## About this task
Go through the listing and copy each line with the string "pixels".

## Recorded information

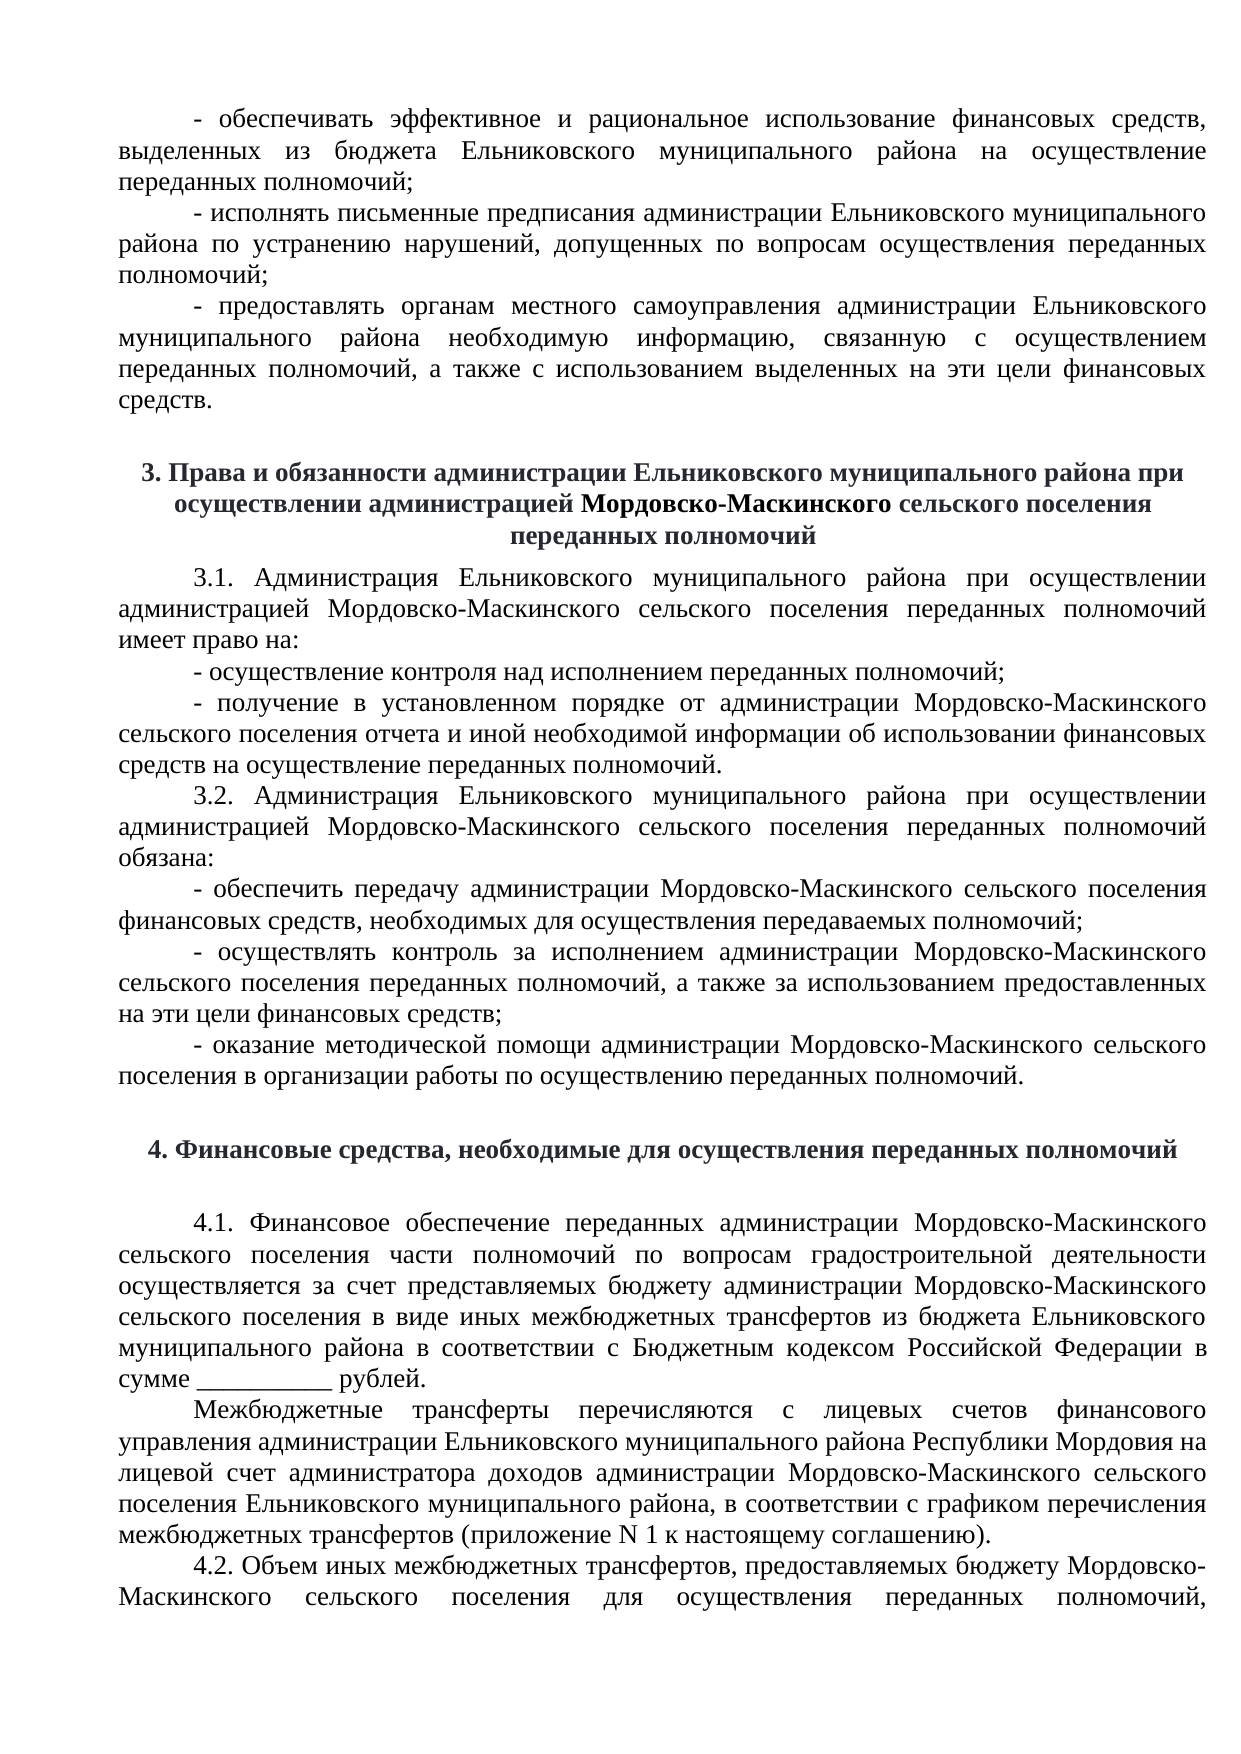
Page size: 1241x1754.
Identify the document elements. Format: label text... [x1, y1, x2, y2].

text - оказание методической помощи администрации Мордовско-Маскинского сельского поселения в организации работы по осуществлению переданных полномочий. [118, 1028, 1208, 1091]
text - предоставлять органам местного самоуправления администрации Ельниковского муниципального района необходимую информацию, связанную с осуществлением переданных полномочий, а также с использованием выделенных на эти цели финансовых средств. [118, 289, 1208, 414]
text 4. Финансовые средства, необходимые для осуществления переданных полномочий [118, 1133, 1208, 1164]
text 3.2. Администрация Ельниковского муниципального района при осуществлении администрацией Мордовско-Маскинского сельского поселения переданных полномочий обязана: [118, 779, 1208, 873]
text - осуществлять контроль за исполнением администрации Мордовско-Маскинского сельского поселения переданных полномочий, а также за использованием предоставленных на эти цели финансовых средств; [118, 935, 1208, 1028]
text 3.1. Администрация Ельниковского муниципального района при осуществлении администрацией Мордовско-Маскинского сельского поселения переданных полномочий имеет право на: [118, 561, 1208, 654]
text - обеспечивать эффективное и рациональное использование финансовых средств, выделенных из бюджета Ельниковского муниципального района на осуществление переданных полномочий; [118, 103, 1208, 196]
text Межбюджетные трансферты перечисляются с лицевых счетов финансового управления администрации Ельниковского муниципального района Республики Мордовия на лицевой счет администратора доходов администрации Мордовско-Маскинского сельского поселения Ельниковского муниципального района, в соответствии с графиком перечисления межбюджетных трансфертов (приложение N 1 к настоящему соглашению). [118, 1393, 1208, 1549]
text - обеспечить передачу администрации Мордовско-Маскинского сельского поселения финансовых средств, необходимых для осуществления передаваемых полномочий; [118, 873, 1208, 935]
text - исполнять письменные предписания администрации Ельниковского муниципального района по устранению нарушений, допущенных по вопросам осуществления переданных полномочий; [118, 196, 1208, 289]
text 4.1. Финансовое обеспечение переданных администрации Мордовско-Маскинского сельского поселения части полномочий по вопросам градостроительной деятельности осуществляется за счет представляемых бюджету администрации Мордовско-Маскинского сельского поселения в виде иных межбюджетных трансфертов из бюджета Ельниковского муниципального района в соответствии с Бюджетным кодексом Российской Федерации в сумме __________ рублей. [118, 1207, 1208, 1393]
text - получение в установленном порядке от администрации Мордовско-Маскинского сельского поселения отчета и иной необходимой информации об использовании финансовых средств на осуществление переданных полномочий. [118, 686, 1208, 779]
text 3. Права и обязанности администрации Ельниковского муниципального района при осуществлении администрацией Мордовско-Маскинского сельского поселения переданных полномочий [118, 456, 1208, 550]
text - осуществление контроля над исполнением переданных полномочий; [118, 654, 1208, 686]
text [118, 1549, 1208, 1611]
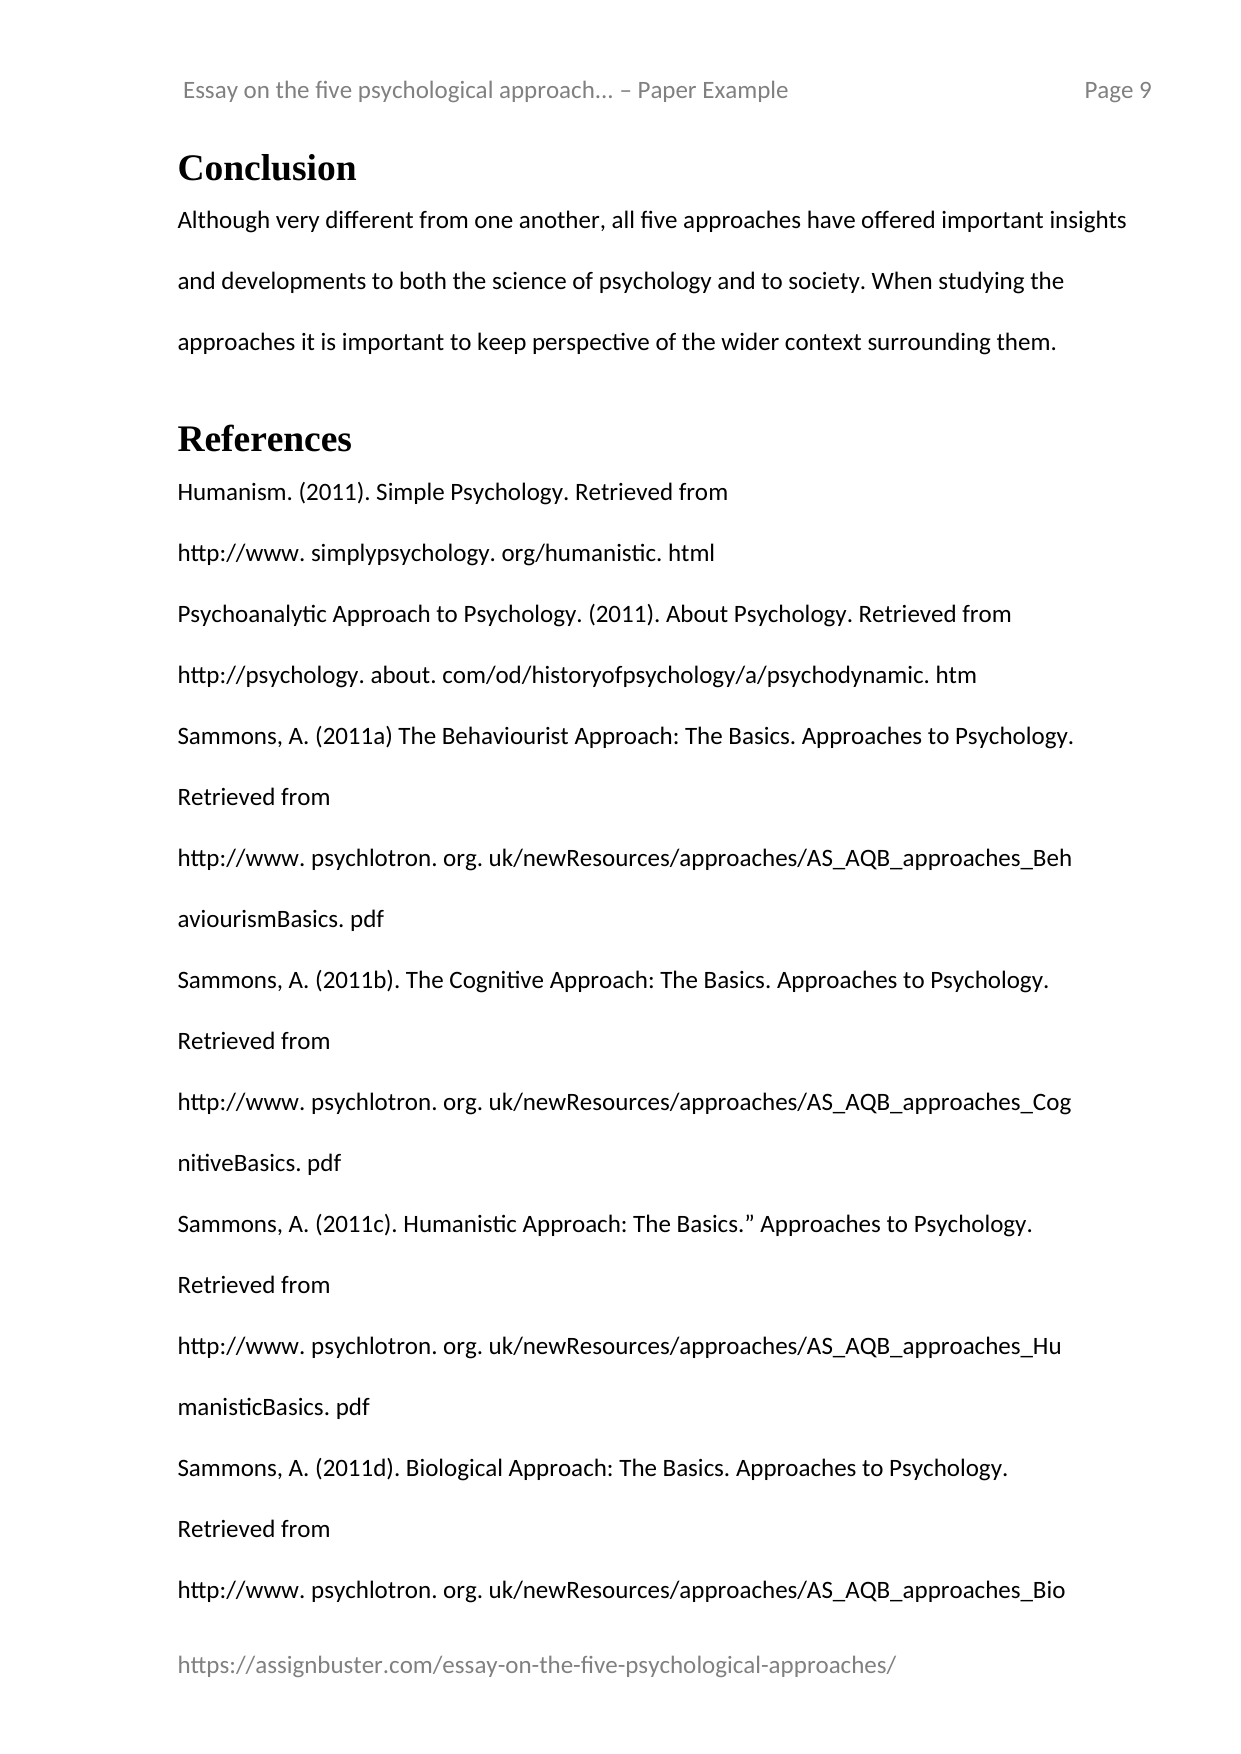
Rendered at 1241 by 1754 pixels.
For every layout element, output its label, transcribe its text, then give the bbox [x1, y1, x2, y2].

text Although very different from one another, all five approaches have offered important insights and developments to both the science of psychology and to society. When studying the approaches it is important to keep perspective of the wider context surrounding them. [177, 204, 1152, 357]
subtitle Conclusion [177, 145, 1152, 188]
subtitle References [177, 417, 1152, 460]
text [177, 476, 1152, 1605]
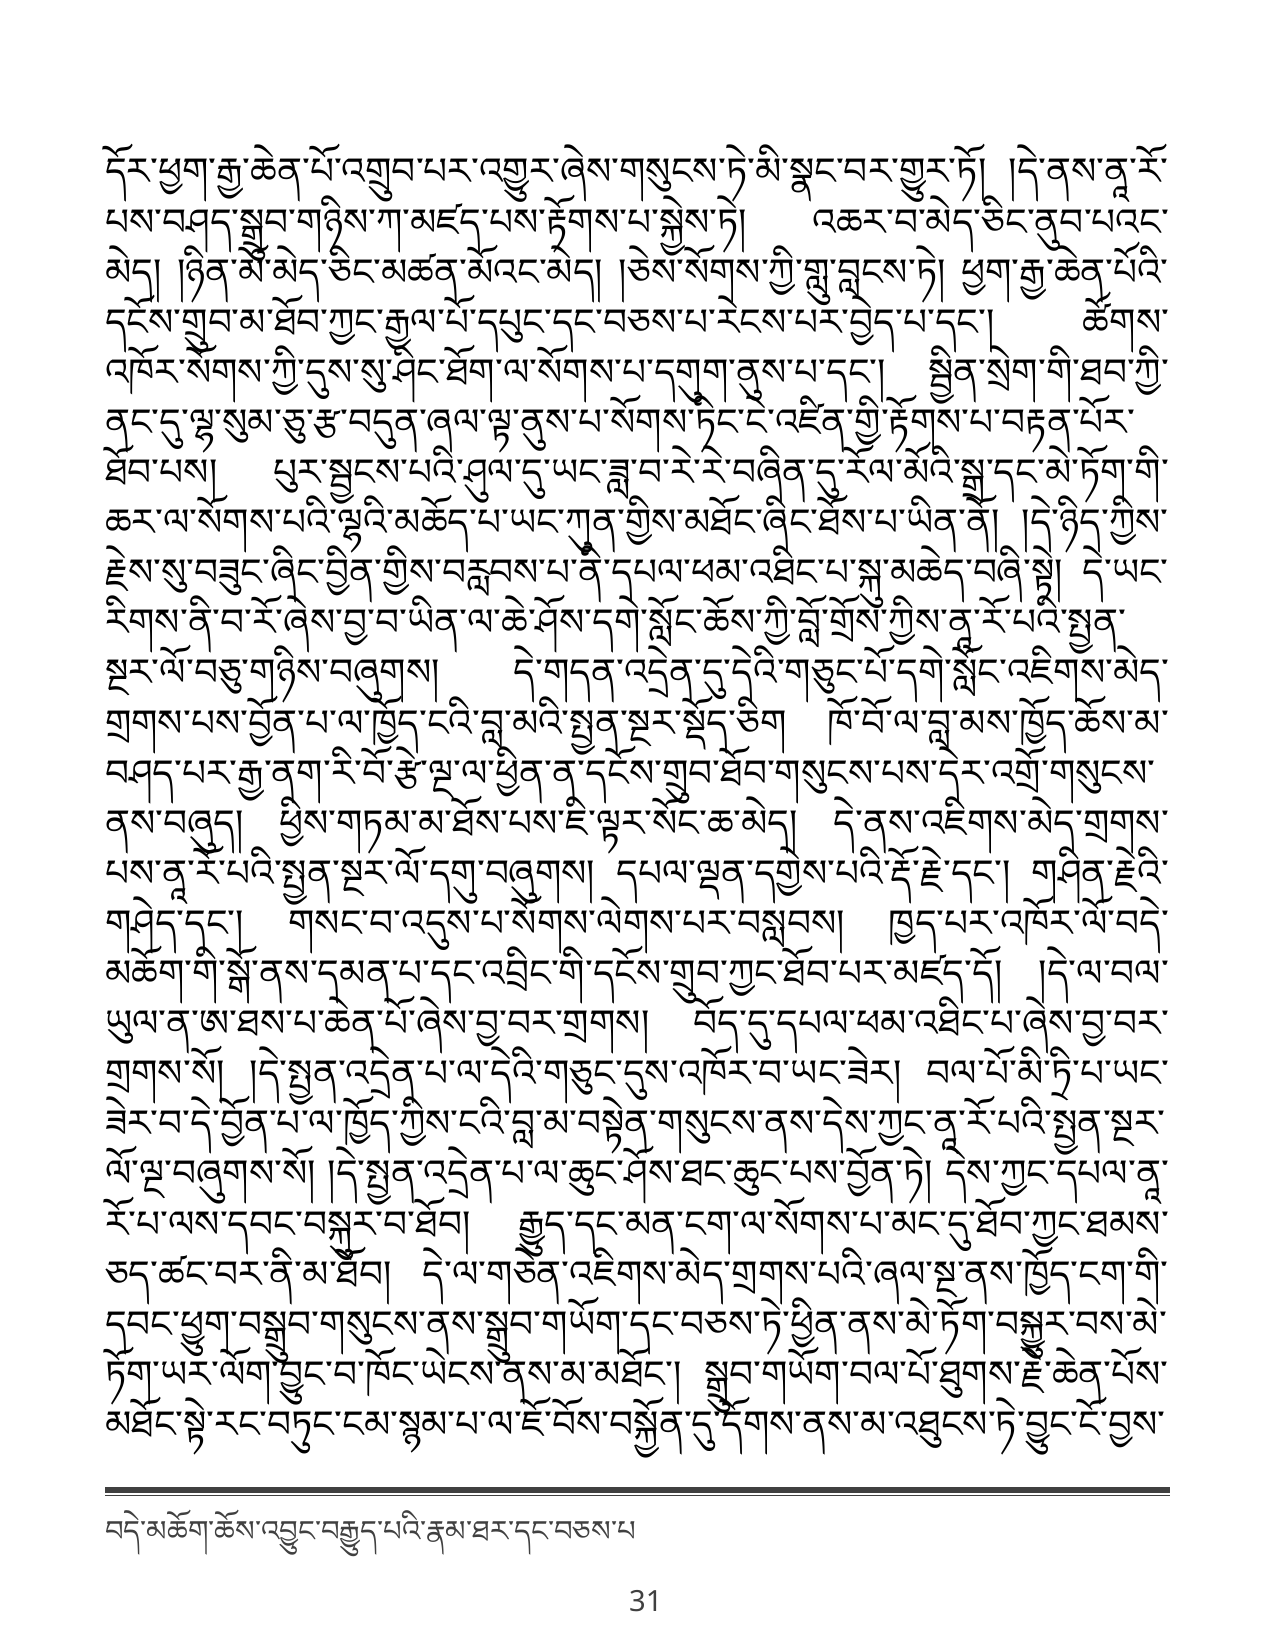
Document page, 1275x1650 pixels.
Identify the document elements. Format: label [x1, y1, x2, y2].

text [105, 150, 1170, 1446]
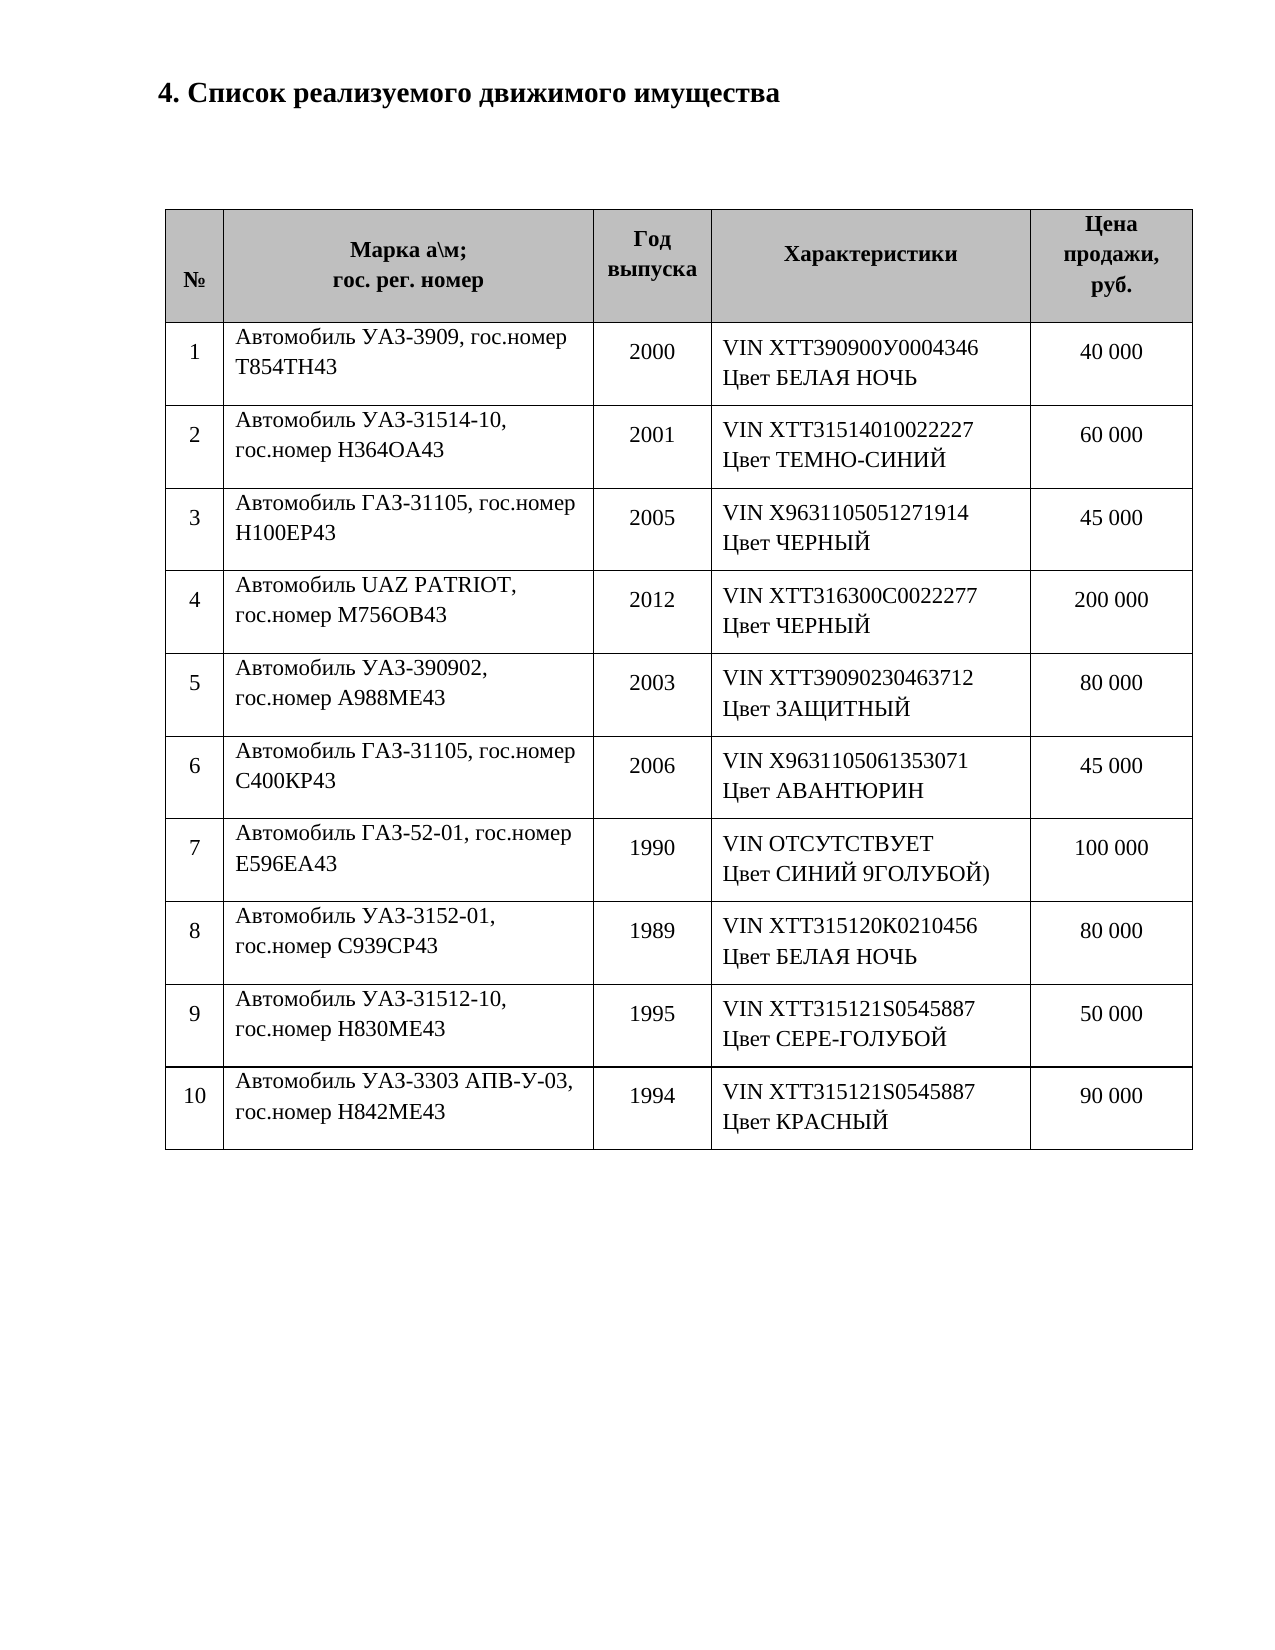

## Solution to the exercise
Rendered at 1241 by 1754 pixels.
Document page, 1275x1650 pixels.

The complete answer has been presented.